With this configuration and 8E20 8 GeV protons/year on target, we get a soil activation that corresponds to a concentration at the Dolamite (assumed elevation of 677') of 6500 pC/mL of tritium (limit is 20 pC/mL) and 2.3 pC/mL of Na22 (limit is .2 pC/mL). While these numbers are well above the allowed limits, they are not so far out of range that they are worrisome at this point. Additional shielding and a better simulation will probably brings these into line. However, one of the most important factors in these calculations is the depth of the Dolamite layer below the target hall. I would suggest taking core samples at three places:
As to shielding, the highest area of irradiation is right behind the dump. In the next plot, I show the star density in a linear contour plot in the soil right behind the dump. [Up is up in this plot; right is beam's right. The scale is in cm. The contours shown essentially map out the portion of the end of the decay hall not covered by the dump.] We get significant irradiation around the edges of the dump. To reduce the activation level, we must shield this area. The final plot is a logrythmic plot of the activation in the soil laterally around the decay hall. [Up is along the beam line in this plot; right is beam's right. The plot starts at the upstream shielding of the target. The contours mark out the edge of the soil outside the decay hall. The scales are in cm.] This plot shows that the upstream end of the hall is pretty well shielded, but once the shielding ends, activation begins. The highest region is at the end of the hall where the particles miss the steel dump. However, there is significant activation in the sides of the all also (more to beam's left than beam's right only because the beam is closer to the wall on the left than on the right).

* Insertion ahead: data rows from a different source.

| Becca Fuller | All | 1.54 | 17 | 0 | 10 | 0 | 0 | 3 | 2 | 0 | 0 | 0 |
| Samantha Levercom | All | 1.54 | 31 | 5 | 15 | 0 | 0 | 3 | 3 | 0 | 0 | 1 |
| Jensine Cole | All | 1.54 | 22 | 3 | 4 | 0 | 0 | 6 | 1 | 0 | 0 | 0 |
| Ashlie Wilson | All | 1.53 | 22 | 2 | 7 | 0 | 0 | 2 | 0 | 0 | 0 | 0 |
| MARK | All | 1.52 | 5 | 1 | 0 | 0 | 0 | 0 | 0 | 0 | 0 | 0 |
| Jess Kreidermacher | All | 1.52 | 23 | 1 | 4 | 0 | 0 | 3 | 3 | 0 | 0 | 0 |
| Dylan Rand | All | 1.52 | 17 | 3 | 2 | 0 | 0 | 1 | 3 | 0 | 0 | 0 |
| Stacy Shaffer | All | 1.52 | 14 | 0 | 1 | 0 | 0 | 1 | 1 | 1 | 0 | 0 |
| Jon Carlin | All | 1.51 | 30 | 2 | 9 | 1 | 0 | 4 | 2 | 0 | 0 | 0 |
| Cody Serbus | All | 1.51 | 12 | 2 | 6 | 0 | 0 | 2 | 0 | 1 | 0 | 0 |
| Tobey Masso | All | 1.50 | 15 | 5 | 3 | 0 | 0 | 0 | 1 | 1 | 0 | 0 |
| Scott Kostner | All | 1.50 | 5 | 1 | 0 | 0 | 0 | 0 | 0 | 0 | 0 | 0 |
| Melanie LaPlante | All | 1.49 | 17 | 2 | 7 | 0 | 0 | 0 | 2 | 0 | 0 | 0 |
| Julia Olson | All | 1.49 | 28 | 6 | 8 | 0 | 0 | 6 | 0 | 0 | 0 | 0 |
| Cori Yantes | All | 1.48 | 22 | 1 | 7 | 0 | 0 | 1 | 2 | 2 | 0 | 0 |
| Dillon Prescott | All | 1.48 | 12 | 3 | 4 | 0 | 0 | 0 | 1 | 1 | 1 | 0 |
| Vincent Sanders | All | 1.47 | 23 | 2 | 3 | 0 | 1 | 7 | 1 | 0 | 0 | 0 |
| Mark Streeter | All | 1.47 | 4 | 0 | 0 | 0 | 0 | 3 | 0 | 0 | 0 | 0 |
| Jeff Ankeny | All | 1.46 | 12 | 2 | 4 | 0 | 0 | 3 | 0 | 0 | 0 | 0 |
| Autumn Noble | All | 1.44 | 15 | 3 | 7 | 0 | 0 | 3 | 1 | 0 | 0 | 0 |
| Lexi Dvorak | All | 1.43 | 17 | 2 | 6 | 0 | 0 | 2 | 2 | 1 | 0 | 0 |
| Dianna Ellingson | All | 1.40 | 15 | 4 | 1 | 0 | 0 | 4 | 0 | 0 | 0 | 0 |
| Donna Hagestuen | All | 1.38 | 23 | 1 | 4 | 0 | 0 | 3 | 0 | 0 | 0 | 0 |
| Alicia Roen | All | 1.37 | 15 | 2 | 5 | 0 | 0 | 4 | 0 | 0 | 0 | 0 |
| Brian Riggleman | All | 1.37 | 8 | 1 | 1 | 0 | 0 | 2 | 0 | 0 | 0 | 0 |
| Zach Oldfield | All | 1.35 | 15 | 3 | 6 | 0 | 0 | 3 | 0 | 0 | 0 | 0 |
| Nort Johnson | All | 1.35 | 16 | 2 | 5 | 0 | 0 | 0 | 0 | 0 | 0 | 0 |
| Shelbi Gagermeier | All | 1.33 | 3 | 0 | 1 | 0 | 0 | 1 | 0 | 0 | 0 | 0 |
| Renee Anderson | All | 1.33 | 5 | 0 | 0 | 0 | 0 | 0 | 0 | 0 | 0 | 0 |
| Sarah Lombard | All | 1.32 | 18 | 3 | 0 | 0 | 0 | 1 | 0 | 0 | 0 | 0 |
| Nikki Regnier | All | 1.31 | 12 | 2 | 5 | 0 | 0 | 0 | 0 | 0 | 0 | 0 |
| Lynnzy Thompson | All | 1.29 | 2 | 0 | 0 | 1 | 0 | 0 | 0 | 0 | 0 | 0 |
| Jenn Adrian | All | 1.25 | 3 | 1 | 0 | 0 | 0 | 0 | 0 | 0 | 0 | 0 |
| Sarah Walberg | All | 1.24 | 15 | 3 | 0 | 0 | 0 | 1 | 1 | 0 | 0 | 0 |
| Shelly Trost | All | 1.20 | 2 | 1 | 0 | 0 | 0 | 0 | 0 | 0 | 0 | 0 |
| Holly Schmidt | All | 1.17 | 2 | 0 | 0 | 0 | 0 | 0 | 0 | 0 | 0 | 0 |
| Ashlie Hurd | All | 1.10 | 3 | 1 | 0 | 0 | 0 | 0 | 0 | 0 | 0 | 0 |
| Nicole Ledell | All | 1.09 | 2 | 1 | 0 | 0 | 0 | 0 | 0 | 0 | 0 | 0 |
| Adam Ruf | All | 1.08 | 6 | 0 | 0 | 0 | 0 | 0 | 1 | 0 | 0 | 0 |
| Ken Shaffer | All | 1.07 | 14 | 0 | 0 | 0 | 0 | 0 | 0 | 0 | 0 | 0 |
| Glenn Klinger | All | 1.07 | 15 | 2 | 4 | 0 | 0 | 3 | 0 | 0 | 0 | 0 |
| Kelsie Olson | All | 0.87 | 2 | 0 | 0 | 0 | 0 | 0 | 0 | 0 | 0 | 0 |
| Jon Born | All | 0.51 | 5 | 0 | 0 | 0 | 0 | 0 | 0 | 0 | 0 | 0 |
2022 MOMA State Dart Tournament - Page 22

The shielding studies that I would recommend (and will do) are to increase the wall thickness on the sides of the hall to get below the concentration limit, to add steel shielding to the end of the hall, and to make the hall smaller to just fit around the beamstop.
Finally, a comment on MARS vs. Casim: I have retrofitted Casim to allow us to use it to specifically answer our questions about our target hall. Unfortunately, I cannot get the same level of detail out of MARS. I plan to compare MARS to Casim on some geometries that MARS can handle and then to extrapolate to our present geometry from that extrapolation.